Within the Office software, you will find several important programs, all of which perform separate and important functions.

  • Outlook – The first and perhaps the most recognisable program within Microsoft Office is the email portal, known as Outlook. In Outlook, you can sync your work, school, Gmail, and all other accounts into one convenient message location.
  • Word – Microsoft Word is your word processor, which is your standard piece of paper, only electronic. You have most likely worked with a word processor before, but you may not have known it. This program is filled with formatting options that are particularly useful to employers.
  • Excel – Microsoft Excel is a little bit more complicated, but very helpful and knowing the software is a skill that employers will appreciate. In Excel, you can create and export spreadsheets.
  • Access – Microsoft Access is a database management system, and like Excel, it can import and export stored data.
  • OneNote – In OneNote, you can gather handwritten or typed notes and drawings, which you can then share with teams over the internet or across the web. This is perfect for collaborating with a large employer.
  • PowerPoint – If you have ever seen a really cool slide show, it was probably created in a program called Microsoft PowerPoint. Several employers use PowerPoint for presentations and meetings, so this is a very useful skill to learn.
  • Project – Microsoft Project is a management software that will assist a project manager in tracking and managing tasks, analysing workloads, and managing budgets within a variety of projects.

QuickBooks

Intuit Inc created a software solution that many employers use to manage inventory, sales and payroll. This software is called QuickBooks and it can be found on most small business computers, so it is wise to familiarise yourself with the software.

The program comes equipped with merchant services, marketing tools and training solutions, which makes it easy for anyone to learn.

Email

Hopefully, you have a basic knowledge of how to compose, send and reply to an email; however, most employers would prefer a few advanced email skills. So, what does that entail? You should know how to access the advanced features within your inbox and should be able to navigate your messages with ease.
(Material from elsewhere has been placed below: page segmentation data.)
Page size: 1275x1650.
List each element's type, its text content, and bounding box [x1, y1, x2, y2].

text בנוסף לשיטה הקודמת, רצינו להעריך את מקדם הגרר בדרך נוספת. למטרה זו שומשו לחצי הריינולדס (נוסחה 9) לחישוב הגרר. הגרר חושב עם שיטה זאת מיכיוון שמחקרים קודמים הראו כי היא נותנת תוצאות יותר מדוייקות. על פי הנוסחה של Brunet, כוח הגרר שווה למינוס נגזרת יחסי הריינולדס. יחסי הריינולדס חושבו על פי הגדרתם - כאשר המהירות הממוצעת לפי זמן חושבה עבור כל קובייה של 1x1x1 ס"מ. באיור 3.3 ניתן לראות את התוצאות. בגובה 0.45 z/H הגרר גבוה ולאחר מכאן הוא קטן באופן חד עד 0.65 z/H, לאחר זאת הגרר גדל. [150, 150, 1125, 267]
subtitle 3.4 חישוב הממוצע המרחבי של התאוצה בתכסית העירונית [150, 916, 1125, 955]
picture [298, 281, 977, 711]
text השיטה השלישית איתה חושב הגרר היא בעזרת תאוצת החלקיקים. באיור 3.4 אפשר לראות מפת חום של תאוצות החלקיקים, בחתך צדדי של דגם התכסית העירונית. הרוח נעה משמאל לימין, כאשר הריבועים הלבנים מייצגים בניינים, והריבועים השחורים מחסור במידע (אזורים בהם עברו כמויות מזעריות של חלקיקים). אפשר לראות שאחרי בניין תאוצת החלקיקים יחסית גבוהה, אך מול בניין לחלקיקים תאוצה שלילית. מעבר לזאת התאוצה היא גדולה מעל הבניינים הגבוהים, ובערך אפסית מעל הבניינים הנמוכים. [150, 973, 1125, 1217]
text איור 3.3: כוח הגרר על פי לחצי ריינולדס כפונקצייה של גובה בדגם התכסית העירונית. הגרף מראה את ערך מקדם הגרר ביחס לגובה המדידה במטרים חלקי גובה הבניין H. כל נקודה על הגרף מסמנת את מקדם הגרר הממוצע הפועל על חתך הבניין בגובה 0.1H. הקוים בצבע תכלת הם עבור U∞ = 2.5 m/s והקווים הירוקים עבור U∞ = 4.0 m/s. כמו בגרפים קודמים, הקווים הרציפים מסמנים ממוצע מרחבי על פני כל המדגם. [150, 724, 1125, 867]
Also, all your electronic correspondence should be brief, concise, professional and grammatically correct.

Web and Social Skills

You may have social media accounts and experience navigating the internet, which is great, so you should always try to expand upon this knowledge. Many organisations nowadays want to increase their social media and web presence. So, if you have knowledge in HTML and can show that you can update sites like WordPress, LinkedIn, Facebook and Dreamweaver, you will shine brighter than other candidates.

Graphic and Writing Skills

You will not always need to show that you are adept in graphic programs like Illustrator or Photoshop, but if you feel like learning it for fun, it could add a little something to your CV. Your employer could always use your graphic skills for marketing on websites, blogs and social media.

Also, polishing your writing skills and working on proper grammar, spelling and professional verbiage is important regardless of the job position you are applying for. Whether you are a born writer or need to brush up on your skills, the knowledge you learn is valuable and will serve you for a lifetime.

This all might seem a little overwhelming, but remember they are only suggestions and you do not have to learn it all at once, or even at all. If you have a basic understanding of how to use a computer and the internet, you can still get a great job. Adding a few of the skills on this list, however, will take your CV from good to great.